**REQUIREMENT**
Locate each line in the records that contains the word "keeps", and copy those lines.

[Collected data]
⟨

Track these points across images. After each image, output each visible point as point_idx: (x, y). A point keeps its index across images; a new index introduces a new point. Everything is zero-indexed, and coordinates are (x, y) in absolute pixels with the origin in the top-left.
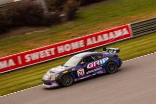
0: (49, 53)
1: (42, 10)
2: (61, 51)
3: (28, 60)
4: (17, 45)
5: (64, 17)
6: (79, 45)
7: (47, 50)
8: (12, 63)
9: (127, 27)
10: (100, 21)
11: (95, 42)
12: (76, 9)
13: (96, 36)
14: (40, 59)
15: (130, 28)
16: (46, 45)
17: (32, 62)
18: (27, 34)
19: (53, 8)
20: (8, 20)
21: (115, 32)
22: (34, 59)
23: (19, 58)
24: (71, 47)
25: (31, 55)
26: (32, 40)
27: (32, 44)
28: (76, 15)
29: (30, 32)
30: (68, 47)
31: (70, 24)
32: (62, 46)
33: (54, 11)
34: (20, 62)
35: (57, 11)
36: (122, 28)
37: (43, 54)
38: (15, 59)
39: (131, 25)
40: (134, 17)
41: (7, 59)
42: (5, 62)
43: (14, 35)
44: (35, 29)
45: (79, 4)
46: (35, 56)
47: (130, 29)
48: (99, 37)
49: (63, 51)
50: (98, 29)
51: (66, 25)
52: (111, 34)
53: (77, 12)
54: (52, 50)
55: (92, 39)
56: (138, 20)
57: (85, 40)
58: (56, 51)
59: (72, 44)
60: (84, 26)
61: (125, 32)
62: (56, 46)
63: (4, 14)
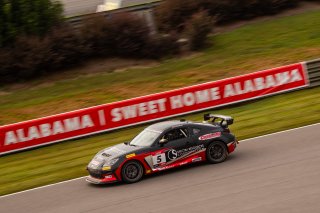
0: (154, 107)
1: (147, 30)
2: (177, 105)
3: (117, 119)
4: (99, 91)
5: (184, 43)
6: (210, 96)
7: (152, 103)
8: (87, 122)
9: (299, 68)
10: (251, 55)
11: (240, 92)
12: (209, 31)
13: (242, 81)
14: (139, 118)
15: (305, 69)
16: (150, 92)
17: (123, 121)
18: (117, 71)
19: (167, 26)
20: (85, 44)
21: (278, 75)
22: (127, 117)
23: (101, 113)
24: (196, 98)
25: (123, 108)
26: (125, 83)
27: (125, 90)
29: (123, 69)
30: (189, 99)
31: (195, 57)
32: (179, 96)
33: (167, 32)
34: (102, 121)
35: (173, 32)
36: (289, 69)
37: (144, 109)
38: (93, 114)
39: (308, 64)
40: (313, 50)
41: (80, 115)
42: (76, 119)
43: (95, 72)
44: (132, 62)
45: (214, 21)
46: (130, 112)
47: (305, 72)
48: (248, 83)
49: (181, 106)
50: (247, 68)
51: (187, 58)
52: (270, 78)
53: (209, 35)
54: (162, 101)
55: (234, 87)
57: (221, 87)
58: (168, 104)
59: (198, 93)
60: (220, 62)
61: (296, 76)
62: (168, 96)
63: (78, 33)
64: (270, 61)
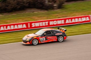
0: (45, 24)
1: (45, 1)
2: (51, 24)
3: (33, 26)
4: (29, 18)
5: (56, 6)
6: (61, 22)
7: (44, 22)
8: (25, 26)
9: (89, 17)
11: (70, 22)
12: (63, 3)
13: (71, 19)
14: (40, 27)
16: (44, 19)
17: (35, 27)
18: (35, 12)
19: (51, 1)
21: (82, 18)
22: (36, 26)
23: (29, 24)
24: (57, 23)
25: (35, 23)
26: (37, 16)
27: (36, 18)
28: (62, 6)
29: (37, 12)
30: (55, 23)
31: (59, 10)
32: (52, 21)
33: (51, 3)
34: (29, 26)
35: (53, 3)
36: (86, 17)
37: (42, 24)
38: (27, 24)
41: (23, 24)
42: (21, 25)
43: (28, 12)
44: (40, 10)
45: (65, 1)
46: (37, 25)
48: (73, 20)
49: (52, 24)
50: (73, 15)
51: (56, 11)
52: (80, 19)
53: (63, 5)
54: (47, 22)
55: (69, 20)
57: (65, 20)
58: (49, 23)
59: (58, 21)
60: (66, 13)
61: (88, 19)
62: (49, 21)
64: (81, 14)
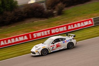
0: (47, 33)
1: (44, 9)
2: (53, 32)
3: (35, 37)
4: (29, 28)
5: (55, 13)
6: (64, 29)
7: (46, 32)
8: (26, 38)
9: (91, 20)
10: (76, 16)
13: (73, 24)
14: (42, 36)
15: (93, 20)
16: (45, 28)
18: (35, 22)
19: (50, 8)
20: (25, 14)
21: (85, 22)
22: (38, 36)
23: (30, 35)
24: (59, 30)
25: (37, 34)
27: (37, 28)
29: (37, 21)
30: (57, 30)
31: (59, 17)
32: (54, 29)
33: (50, 10)
34: (31, 37)
35: (52, 10)
36: (88, 20)
37: (43, 33)
38: (28, 35)
39: (94, 19)
40: (95, 14)
41: (24, 36)
42: (22, 37)
44: (39, 19)
45: (64, 6)
46: (39, 35)
47: (93, 21)
48: (75, 25)
49: (55, 32)
50: (75, 20)
51: (57, 18)
52: (82, 23)
53: (63, 10)
54: (49, 31)
55: (71, 26)
56: (97, 16)
57: (67, 26)
58: (51, 32)
59: (60, 28)
60: (66, 19)
61: (90, 23)
62: (51, 29)
63: (22, 10)
64: (82, 18)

⟩

**ANSWER TO THIS EXERCISE**
Track these points across images. After each image, output each visible point as point_idx: (x, y). A point keeps its index across images; a new index introduces a new point. Everything is zero-indexed, and coordinates are (x, y) in absolute pixels with the origin in the top-left.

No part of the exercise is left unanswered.